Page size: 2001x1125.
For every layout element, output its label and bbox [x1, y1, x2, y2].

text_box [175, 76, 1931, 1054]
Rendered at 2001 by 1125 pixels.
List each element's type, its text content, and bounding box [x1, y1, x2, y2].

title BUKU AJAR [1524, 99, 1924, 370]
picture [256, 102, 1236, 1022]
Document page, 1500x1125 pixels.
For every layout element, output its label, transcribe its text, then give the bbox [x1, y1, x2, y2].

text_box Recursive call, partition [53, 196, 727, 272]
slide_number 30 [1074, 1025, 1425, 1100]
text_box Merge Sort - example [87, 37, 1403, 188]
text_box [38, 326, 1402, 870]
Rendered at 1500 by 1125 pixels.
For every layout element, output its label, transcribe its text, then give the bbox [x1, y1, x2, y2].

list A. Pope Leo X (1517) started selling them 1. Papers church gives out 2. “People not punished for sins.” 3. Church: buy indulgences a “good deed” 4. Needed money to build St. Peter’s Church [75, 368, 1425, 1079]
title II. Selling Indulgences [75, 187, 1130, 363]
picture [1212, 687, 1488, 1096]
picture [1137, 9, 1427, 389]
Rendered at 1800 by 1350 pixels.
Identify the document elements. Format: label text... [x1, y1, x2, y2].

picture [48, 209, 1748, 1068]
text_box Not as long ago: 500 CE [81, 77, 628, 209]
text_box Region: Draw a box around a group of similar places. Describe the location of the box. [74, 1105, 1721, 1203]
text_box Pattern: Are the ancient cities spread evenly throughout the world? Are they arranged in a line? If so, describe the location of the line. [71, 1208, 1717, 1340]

Task prompt >> Identify the lines of the entries containing the string "Rendered". Copy each such line.

Reply >>
Rendered at 2001 by 1125 pixels.
Rendered at 1500 by 1125 pixels.
Rendered at 1800 by 1350 pixels.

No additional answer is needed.